I'm testing a new form with some field staff and I've noticed a couple of surveys submitted where a required field was not completed, any thoughts as to how this might happen?
For a question to be truly required, it must be visible to the respondent. I am guessing you have an expression in either the relevant or body::esri:visible columns that hides your question. When the question is hidden, it is possible to get empty values in it, despite being required. Please note that if your required question is within a group or repeat, the visibility of that group or repeat will also affect your required question.
Hey there,
Hard to say without seeing the form, but is the form one that you've published in the past and then updated with new required fields?
Initial thoughts are that some folks might have Version 1 of the form where some required fields weren't implemented yet. If the form was then updated to Version 2 which includes required fields, unless the folks that downloaded Version 1 update their forms to Version 2, they would still be utilizing Version 1 of the form and creating submissions without the required fields.
Not sure if that's your case, but food for thought.
Interesting thoughts; I suspect it is some interaction with other fields that have relevant and calculations applied. But none of the offered suggestions really apply. The questions are not hidden, and there has never been a version where the questions were not required. Thanks!
Do you have domains for that required question/field? Maybe some mismatch of those between their app and the hosted feature layer (thus values being rejected)?
I am having the same problem, and my fields are not hidden and have never not been required, either. Have you found any resolution to the problem?
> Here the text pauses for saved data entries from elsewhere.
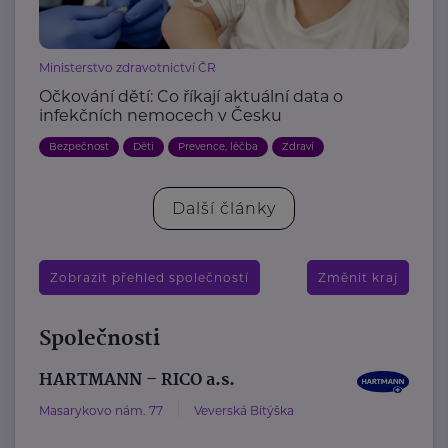
Ministerstvo zdravotnictví ČR
Očkování dětí: Co říkají aktuální data o
infekčních nemocech v Česku
Bezpečnost
Děti
Prevence, léčba
Zdraví
Další články
Zobrazit přehled společností
Změnit kraj
Společnosti
HARTMANN – RICO a.s.
Masarykovo nám. 77
Veverská Bítýška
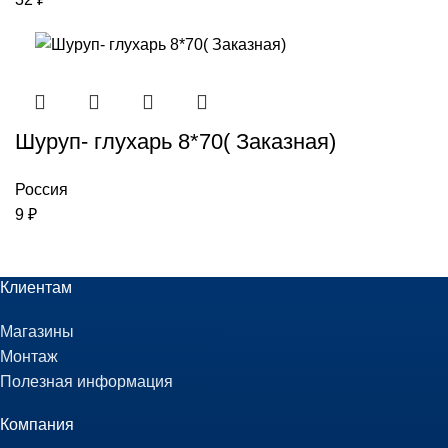
Шуруп- глухарь 8*70( Заказная)
Россия
9
₽
Клиентам
Магазины
Монтаж
Полезная информация
Компания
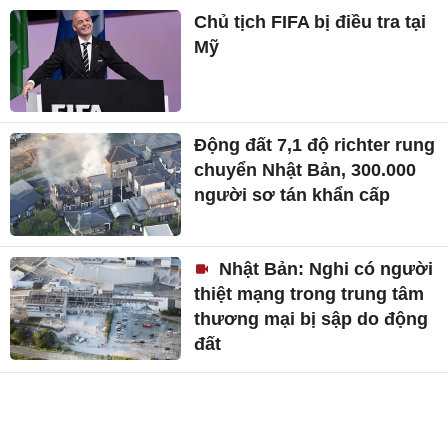
Chủ tịch FIFA bị điều tra tại
Mỹ
Động đất 7,1 độ richter rung
chuyển Nhật Bản, 300.000
người sơ tán khẩn cấp
Nhật Bản: Nghi có người
thiệt mạng trong trung tâm
thương mại bị sập do động
đất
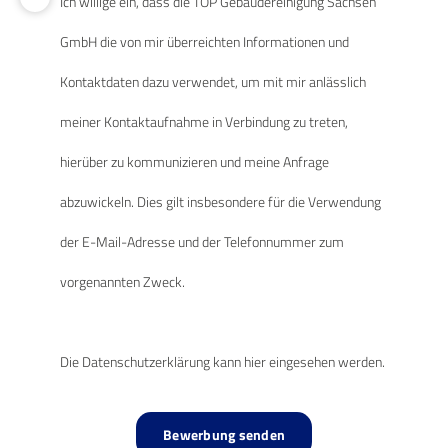
Ich willige ein, dass die TOP Gebäudereinigung Sachsen
GmbH die von mir überreichten Informationen und
Kontaktdaten dazu verwendet, um mit mir anlässlich
meiner Kontaktaufnahme in Verbindung zu treten,
hierüber zu kommunizieren und meine Anfrage
abzuwickeln. Dies gilt insbesondere für die Verwendung
der E-Mail-Adresse und der Telefonnummer zum
vorgenannten Zweck.
Die Datenschutzerklärung kann hier eingesehen werden.
Bewerbung senden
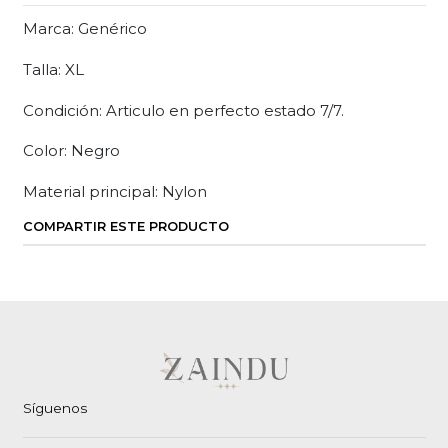
Marca: Genérico
Talla: XL
Condición: Articulo en perfecto estado 7/7.
Color: Negro
Material principal: Nylon
COMPARTIR ESTE PRODUCTO
Síguenos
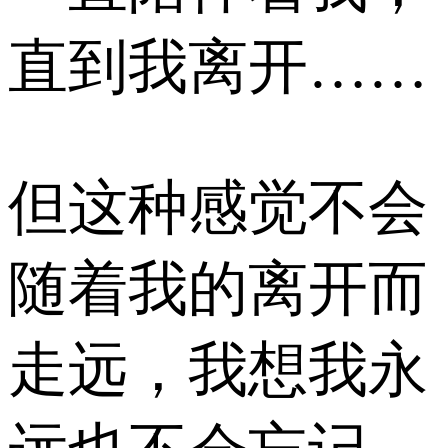
直到我离开……
但这种感觉不会
随着我的离开而
走远，我想我永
@mradams In my case it was some combination of calculations and relevant conditions settings that were in conflict - I had required a field to be populated, but had also provided an 'other' sort of response combined with a relevant condition that allowed users to not actually not provide an answer. The more of these kinds of conditions you start applying I think the easier it is for things to go awry because its difficult to see all the interactions that can occur.